In the forum thread about telling dreams from reality, what does apex32 try to do when aware of dreaming?

(Beginning of Document extract)

Seraph@kbin.social 9 months ago
Check your cell phone. If it works normally, that's reality. If it's fuzzy or does crazy things then you're in Dreamland baby!
Chozo@kbin.social 9 months ago
Last time I looked at my phone in a dream, the screen turned red and it started blaring the Amber alert tone, but like... in G-Major. Scared me awake, and then like 2 minutes later my alarm went off and re-scared me.
apex32@lemmy.world 9 months ago
Hah. Whenever I am aware that I am dreaming, I try to look in a mirror. It always does something weird. Like one time my reflection’s eyes were shut. Another time the mirror was like a window to the real world where I could see myself sleeping in bed. That was trippy.
I’ll have to try looking at my phone.
Cryophilia@lemmy.world 9 months ago
Or it’s time to get a new phone
BruceTwarzen@kbin.social 9 months ago
I can always tell that i'm not dreaming, i'm never really sure when i am dreaming.
insomniac_lemon@kbin.social 9 months ago
Probably unhelpful, but I do not dream with enough clarity for that to be an issue. The more vivid ones I've had seem to be shorter (I've had a dream once that was basically just a still picture with moving colors), everything else is usually just weird and at-best might be mistaken for a cheesy movie.
That's probably related to aphantasia, but it also might be an issue with REM sleep due to health issues particularly if I don't remember having a dream even long before I've woken up.
Cryophilia@lemmy.world 9 months ago
Those are the hardest dreams…about half my dreams have me in them, and about half of them are just a movie with various characters, none of whom are me, not even me playing some other character. I’m just an omnipresent observer. I can’t change anything, because I don’t exist.
BUT! Those are also usually the most interesting dreams, so I don’t want to change anything anyway.
as_is_tradition@lemmy.ca 9 months ago
If you’re talking about lucid dreaming, try looking at your hands or to read some text.
Dr_Satan@lemm.ee 9 months ago
I can read text in games. But games are dreams. So that’s something.

(End of Document extract)
(Beginning of Entries supplied)

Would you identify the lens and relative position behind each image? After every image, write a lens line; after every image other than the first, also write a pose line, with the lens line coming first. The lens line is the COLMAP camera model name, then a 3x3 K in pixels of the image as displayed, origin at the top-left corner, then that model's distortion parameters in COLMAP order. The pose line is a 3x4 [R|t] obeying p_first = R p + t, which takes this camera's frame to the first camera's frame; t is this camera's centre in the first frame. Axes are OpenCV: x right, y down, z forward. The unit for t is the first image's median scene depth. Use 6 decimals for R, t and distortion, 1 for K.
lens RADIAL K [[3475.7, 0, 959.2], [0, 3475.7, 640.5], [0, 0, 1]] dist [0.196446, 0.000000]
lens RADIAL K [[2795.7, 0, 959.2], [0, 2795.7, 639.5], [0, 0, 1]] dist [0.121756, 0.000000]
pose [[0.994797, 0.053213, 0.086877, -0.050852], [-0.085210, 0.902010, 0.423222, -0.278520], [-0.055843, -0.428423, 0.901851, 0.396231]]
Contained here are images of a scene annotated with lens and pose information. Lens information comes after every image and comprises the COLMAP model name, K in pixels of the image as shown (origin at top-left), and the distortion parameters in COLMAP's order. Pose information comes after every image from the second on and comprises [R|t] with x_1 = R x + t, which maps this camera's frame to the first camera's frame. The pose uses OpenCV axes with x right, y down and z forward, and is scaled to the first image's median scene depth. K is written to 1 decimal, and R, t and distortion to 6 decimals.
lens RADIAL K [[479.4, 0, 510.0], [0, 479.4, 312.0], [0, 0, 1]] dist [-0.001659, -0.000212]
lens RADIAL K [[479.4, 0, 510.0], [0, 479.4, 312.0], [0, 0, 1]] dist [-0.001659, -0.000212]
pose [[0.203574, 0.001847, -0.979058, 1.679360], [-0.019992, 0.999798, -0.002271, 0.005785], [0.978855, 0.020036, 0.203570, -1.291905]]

(End of Entries supplied)

# Response to the exercise
Look in a mirror.